> **Record excerpts**:
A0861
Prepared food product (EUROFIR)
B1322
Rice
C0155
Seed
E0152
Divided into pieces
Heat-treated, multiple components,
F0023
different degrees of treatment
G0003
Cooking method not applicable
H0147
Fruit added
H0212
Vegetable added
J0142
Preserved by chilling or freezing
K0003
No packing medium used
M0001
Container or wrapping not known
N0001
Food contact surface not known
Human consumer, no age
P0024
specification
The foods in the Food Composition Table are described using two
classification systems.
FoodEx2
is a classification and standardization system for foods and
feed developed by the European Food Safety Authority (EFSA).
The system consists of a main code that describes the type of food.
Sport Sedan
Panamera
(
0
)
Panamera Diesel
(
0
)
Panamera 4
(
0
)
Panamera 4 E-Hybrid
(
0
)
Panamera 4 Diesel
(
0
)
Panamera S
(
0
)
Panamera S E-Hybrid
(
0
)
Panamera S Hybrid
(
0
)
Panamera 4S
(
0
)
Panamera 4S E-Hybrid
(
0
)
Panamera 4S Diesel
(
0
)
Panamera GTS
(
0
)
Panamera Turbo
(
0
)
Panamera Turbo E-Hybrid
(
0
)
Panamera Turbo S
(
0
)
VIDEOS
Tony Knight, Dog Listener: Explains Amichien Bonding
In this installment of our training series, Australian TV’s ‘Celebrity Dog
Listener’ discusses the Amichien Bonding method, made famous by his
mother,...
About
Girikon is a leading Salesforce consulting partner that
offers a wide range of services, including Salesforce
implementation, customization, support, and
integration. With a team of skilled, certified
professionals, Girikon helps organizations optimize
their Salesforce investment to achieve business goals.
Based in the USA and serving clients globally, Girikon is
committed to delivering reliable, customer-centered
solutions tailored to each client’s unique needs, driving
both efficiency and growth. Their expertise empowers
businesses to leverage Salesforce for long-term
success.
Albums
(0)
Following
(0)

> **Work request**: Where does the word "Bonding" appear in the records? Copy every line that holds it.

> **Finished task**:
Tony Knight, Dog Listener: Explains Amichien Bonding
Listener’ discusses the Amichien Bonding method, made famous by his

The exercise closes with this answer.